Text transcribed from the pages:

┌──

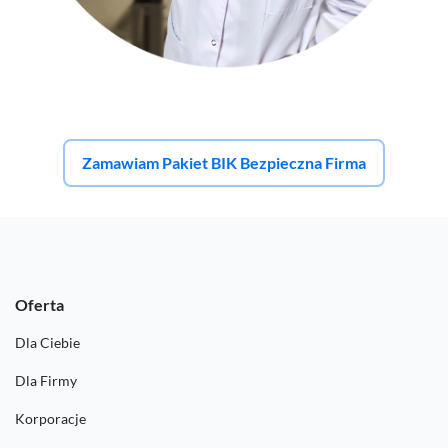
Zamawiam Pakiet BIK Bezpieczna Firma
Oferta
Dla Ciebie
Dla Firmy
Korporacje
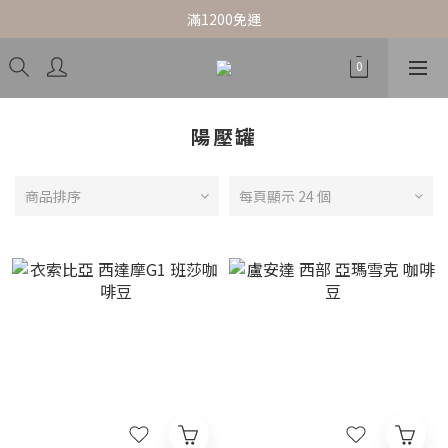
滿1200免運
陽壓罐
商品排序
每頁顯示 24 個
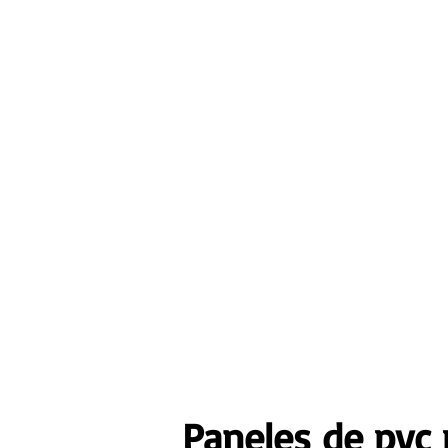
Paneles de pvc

└──
┌──

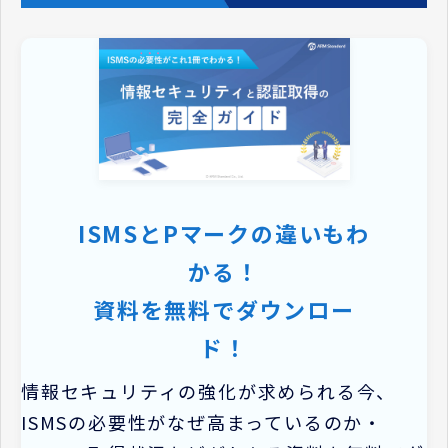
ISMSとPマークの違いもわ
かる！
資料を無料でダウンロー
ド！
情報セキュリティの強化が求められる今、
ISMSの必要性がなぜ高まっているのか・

└──

Request ▸
Retype the records' lines exactly, from the line containing "ISMSとPマークの違いもわ" through the line containing "ISMSの必要性がなぜ高まっているのか・", both included.

Written solution ▸
ISMSとPマークの違いもわ
かる！
資料を無料でダウンロー
ド！
情報セキュリティの強化が求められる今、
ISMSの必要性がなぜ高まっているのか・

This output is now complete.